Monday, October 09, 2006

The Monsters In Our Schools

Are monsters running amok in our public schools? Yes, indeed, argues columnist James Carroll:
In recent weeks, men have savagely attacked children in schools. In Colorado, one was murdered, while five were assaulted. In Pennsylvania, five were murdered, with five others left wounded. In both cases, the expressly targeted victims were girls. Pre meditation included sexual assault. Whole communities were traumatized. Across the nation, the fragile surface of civility was shattered. The American epidemic of violence was made immeasurably more threatening. Children everywhere could feel vulnerable to new and inappropriate insecurities. And in both cases, having wreaked such havoc, the assailants escaped retribution by suicide.

Tomorrow, top US law and education officials will meet to consider the safety of schools -- an urgent project. But what about the men who committed such heinous crimes? Faced with such moral chaos, how are we to think of them?
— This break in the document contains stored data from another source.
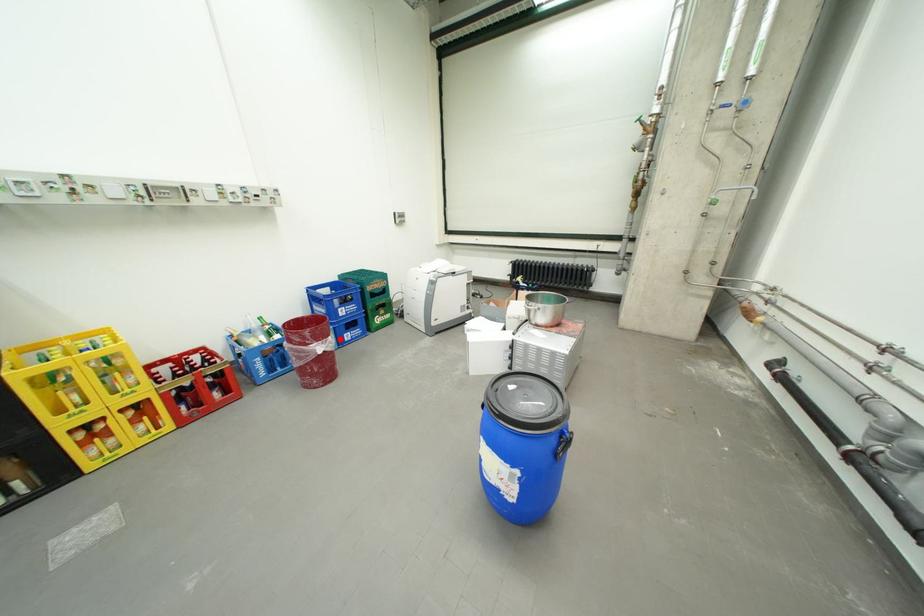
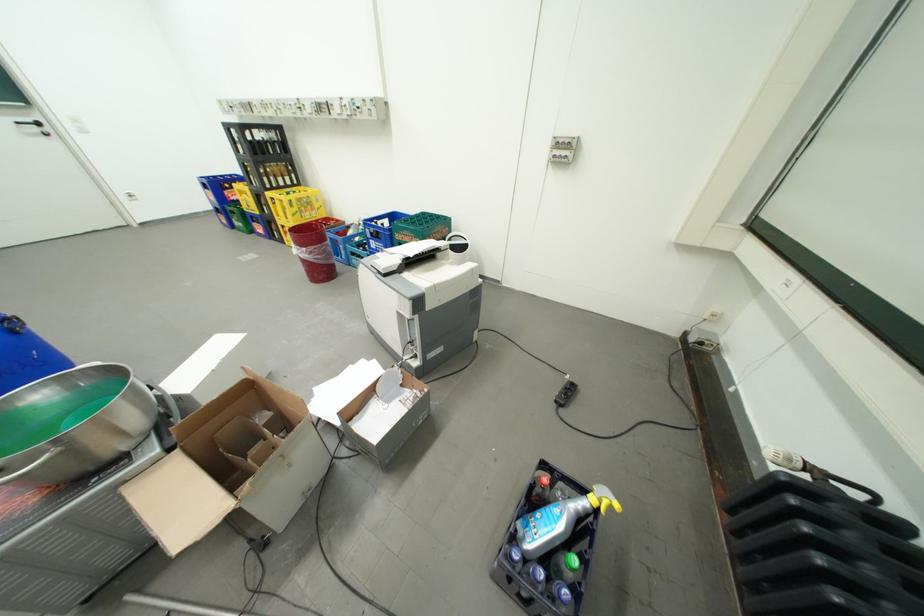
Question: I am providing you with two images of the same scene from different viewpoints. Image1 has a red point marked. In image2, the corresponding 3D location appears at what relative position? Reply with the corresponding letter.

Choices:
 (A) Closer
 (B) Farther

Answer: (B)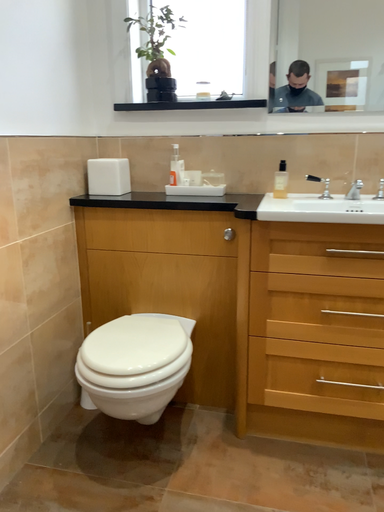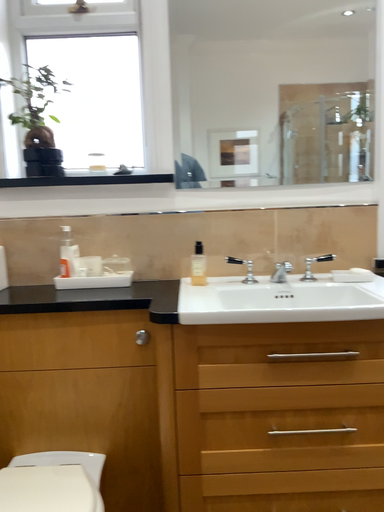
Question: Which way did the camera rotate in the video?

Choices:
 (A) rotated left
 (B) rotated right

Answer: (B)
One hears it said that every monster is someone to whom, at some point in the past, something monstrous was done. Because it affirms a principle of order, however perverse, the idea has appeal, and may be discernibly true in some instances.
Consider reading the whole thing.

Sadly, I see schools continuing to be thought of as high-profile "soft" targets by those monsters who seek to attack our society.